The Yale men’s soccer team extended its losing streak to three games this past weekend when the Bulldogs lost to Harvard at home in an intense rivalry matchup.

Despite the 3–1 scoreline, the match was far from one-sided, and Yale (1–7–0, 0–1–0 Ivy) was competitive even up to the game’s waning moments. The Bulldogs were the first to get on the board with an early goal by midfielder Nicky Downs ’19, and although an own goal quickly ended that early Eli lead, the Crimson never held more than a one-goal lead until a penalty kick in the 89th minute of play. Nevertheless, Eli players were quick to point out they did not feel they had earned a better result.

“It’s definitely disappointing, [because] we’ve been working hard, training hard and [we] put up a really good fight, but you can’t get into the mindset that you deserve something to go better,” midfielder Saul Downie ’18 said. “You just have to go out there and make it better.”

Within the first two minutes, the Crimson (2–4–2, 1–0–0) saw the first goal chance of the game as a long Harvard ball cut across the box. Goalkeeper Kees Schipper ’19 dove to his left and got one hand on it, deflecting it just enough to see it roll harmlessly out of play.

Five minutes later, it was the Bulldogs who took the early lead through Downs’ first career goal. Midfielder Archie Kinnane ’18 passed a corner ball to midfielder Henry Albrecht ’17, who then fed it to an unmarked Downs. The Harvard goalkeeper could only watch over his shoulder as Downs’ shot smashed the upper right corner.

“It was something we drew up this week, and we trained [the set piece play] a decent amount in practice, although not as successfully as it ended up working out in the game,” Downs said. “The [pass by Albrecht] was really good. I had enough space to get the shot off, and I just hit it and it went in. You catch a lucky break once in a while.”

The goal wasn’t Downs’ only bright spot in the game — he repeatedly earned applause for outsmarting and outmaneuvering a host of Harvard defenders.

After Downs’ goal, however, Yale’s defense failed to maintain the 1–0 lead. Seven minutes later, Schipper moved forward to defend a dangerous Harvard ball, but a mix-up saw captain and defender Philip Piper ’16 pass the ball back to an empty Yale goal. The Bulldogs were helpless as the ball crept into the net behind them.

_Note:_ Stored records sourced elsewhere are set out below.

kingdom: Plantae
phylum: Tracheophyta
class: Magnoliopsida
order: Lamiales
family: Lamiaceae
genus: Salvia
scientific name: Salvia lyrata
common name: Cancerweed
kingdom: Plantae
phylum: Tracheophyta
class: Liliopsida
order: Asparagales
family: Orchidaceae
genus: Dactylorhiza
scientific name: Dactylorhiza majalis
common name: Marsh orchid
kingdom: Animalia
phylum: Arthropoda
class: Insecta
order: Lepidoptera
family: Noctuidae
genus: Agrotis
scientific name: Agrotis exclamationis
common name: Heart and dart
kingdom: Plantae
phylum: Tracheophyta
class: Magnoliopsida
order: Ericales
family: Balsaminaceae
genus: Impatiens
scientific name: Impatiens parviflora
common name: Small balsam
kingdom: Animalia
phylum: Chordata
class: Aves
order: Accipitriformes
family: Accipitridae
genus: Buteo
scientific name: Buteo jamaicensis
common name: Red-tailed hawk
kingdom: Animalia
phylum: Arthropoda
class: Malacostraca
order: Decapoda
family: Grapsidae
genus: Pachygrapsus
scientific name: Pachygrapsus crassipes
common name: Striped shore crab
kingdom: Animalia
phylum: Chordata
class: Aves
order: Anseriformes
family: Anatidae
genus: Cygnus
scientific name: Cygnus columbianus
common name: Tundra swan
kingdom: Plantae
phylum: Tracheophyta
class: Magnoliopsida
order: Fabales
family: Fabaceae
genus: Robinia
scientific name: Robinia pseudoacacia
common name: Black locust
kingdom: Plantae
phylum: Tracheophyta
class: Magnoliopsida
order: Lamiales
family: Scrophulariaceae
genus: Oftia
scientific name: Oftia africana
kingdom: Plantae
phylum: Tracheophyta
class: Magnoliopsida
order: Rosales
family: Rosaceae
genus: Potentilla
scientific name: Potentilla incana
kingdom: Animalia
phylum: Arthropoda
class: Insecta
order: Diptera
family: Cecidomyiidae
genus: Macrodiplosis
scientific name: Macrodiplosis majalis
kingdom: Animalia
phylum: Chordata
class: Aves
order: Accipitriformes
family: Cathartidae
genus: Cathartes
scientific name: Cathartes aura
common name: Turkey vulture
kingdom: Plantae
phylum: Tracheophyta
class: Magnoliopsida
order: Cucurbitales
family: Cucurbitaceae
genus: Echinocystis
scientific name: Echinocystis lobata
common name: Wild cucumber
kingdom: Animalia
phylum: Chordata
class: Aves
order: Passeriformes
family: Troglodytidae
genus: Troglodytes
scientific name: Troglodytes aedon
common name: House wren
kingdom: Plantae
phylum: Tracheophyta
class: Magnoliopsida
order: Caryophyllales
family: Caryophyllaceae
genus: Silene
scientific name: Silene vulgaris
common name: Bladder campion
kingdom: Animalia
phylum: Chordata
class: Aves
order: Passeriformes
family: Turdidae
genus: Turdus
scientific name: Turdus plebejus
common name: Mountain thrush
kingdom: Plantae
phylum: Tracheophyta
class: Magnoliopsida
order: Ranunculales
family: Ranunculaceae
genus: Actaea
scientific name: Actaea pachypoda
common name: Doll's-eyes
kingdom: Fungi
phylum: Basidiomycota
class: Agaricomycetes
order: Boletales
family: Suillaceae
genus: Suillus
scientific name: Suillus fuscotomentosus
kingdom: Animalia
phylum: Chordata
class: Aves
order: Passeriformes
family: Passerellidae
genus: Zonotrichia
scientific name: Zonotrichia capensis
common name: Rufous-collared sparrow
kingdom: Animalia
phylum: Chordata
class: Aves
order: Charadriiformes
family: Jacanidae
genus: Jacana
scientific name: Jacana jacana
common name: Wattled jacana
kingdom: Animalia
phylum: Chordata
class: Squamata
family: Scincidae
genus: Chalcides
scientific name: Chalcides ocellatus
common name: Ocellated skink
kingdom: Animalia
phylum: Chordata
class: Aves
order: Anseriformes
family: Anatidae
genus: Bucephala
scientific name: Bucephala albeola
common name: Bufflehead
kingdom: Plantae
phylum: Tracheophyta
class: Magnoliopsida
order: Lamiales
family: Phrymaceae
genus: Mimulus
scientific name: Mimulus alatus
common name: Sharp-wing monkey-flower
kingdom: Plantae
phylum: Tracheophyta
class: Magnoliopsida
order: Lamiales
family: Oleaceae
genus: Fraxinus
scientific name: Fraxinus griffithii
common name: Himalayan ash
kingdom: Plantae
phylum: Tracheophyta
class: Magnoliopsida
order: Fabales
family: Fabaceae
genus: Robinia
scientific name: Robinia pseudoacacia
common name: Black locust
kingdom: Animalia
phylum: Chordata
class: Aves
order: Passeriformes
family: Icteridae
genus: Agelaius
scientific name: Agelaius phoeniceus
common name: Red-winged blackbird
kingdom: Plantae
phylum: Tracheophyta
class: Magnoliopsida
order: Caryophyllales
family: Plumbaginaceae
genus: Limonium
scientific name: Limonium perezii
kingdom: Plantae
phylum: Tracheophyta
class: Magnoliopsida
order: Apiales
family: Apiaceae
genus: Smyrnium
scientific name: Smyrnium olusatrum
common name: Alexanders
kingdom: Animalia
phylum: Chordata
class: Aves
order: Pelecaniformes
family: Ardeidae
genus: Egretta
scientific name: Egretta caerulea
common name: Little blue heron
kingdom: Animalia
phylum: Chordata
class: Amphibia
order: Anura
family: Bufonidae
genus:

Still, Yale’s first half ended as the best opening frame for the Elis since their win over Quinnipiac on Sept. 19. Unlike the previous two matches, when the Eli were held shotless in the first 45 minutes, the Bulldog attack in Saturday’s match regularly threatened the Harvard wall. At halftime, the only Crimson goal was off the foot of a Yale player.

The second half, however, saw Harvard come out of the locker room with more energy, outshooting Yale 3–1 in the minutes leading up to the Crimson’s second goal. Harvard forward Jake Freeman dove to head in a long cross that put Harvard ahead for its first lead of the night — and the first multi-goal game for the Crimson since its win over Stony Brook on Sept. 13.

Yale had several chances in the final 20 minutes to equalize. The contest was not over until a Harvard player was found down in the box two minutes from time and a penalty was called against Piper, who was visibly upset with the call. Schipper dove to the left as Crimson midfielder Tim Schmoll tapped the penalty to the right, effectively sealing the result of the match.

In an otherwise tight contest from start to finish, the difference, perhaps, was the own goal. In addition to Downs, midfielder Ollie Iselin ’18 also played particularly well, accounting for six of Yale’s 10 shots. But the Bulldogs could not maintain their offensive intensity throughout the game, a problem they have struggled with throughout the 2015 season. Yale lost efficiency in the second half and only reclaimed it in the closing minutes while searching for an equalizer.

Goalkeeper Ryan Simpson ’17, who has been out with a leg injury for four games, said the attack is the area that the Bulldogs will focus on in the coming week of practice.

“Defensively, again, we were really strong and the goals we let in were just lapses — small lapses — but it’s all preventable stuff,” Simpson said. “I think we’re going to work on putting more balls in the back of the net, and we’ll look to be more effective doing that moving forward.”

Ivy play takes a pause on Tuesday as Yale faces Rutgers on the road. On Saturday, the Elis will return home and attempt to regroup for their next conference match against Dartmouth, the defending Ivy League champions. The match kicks off at 4 p.m.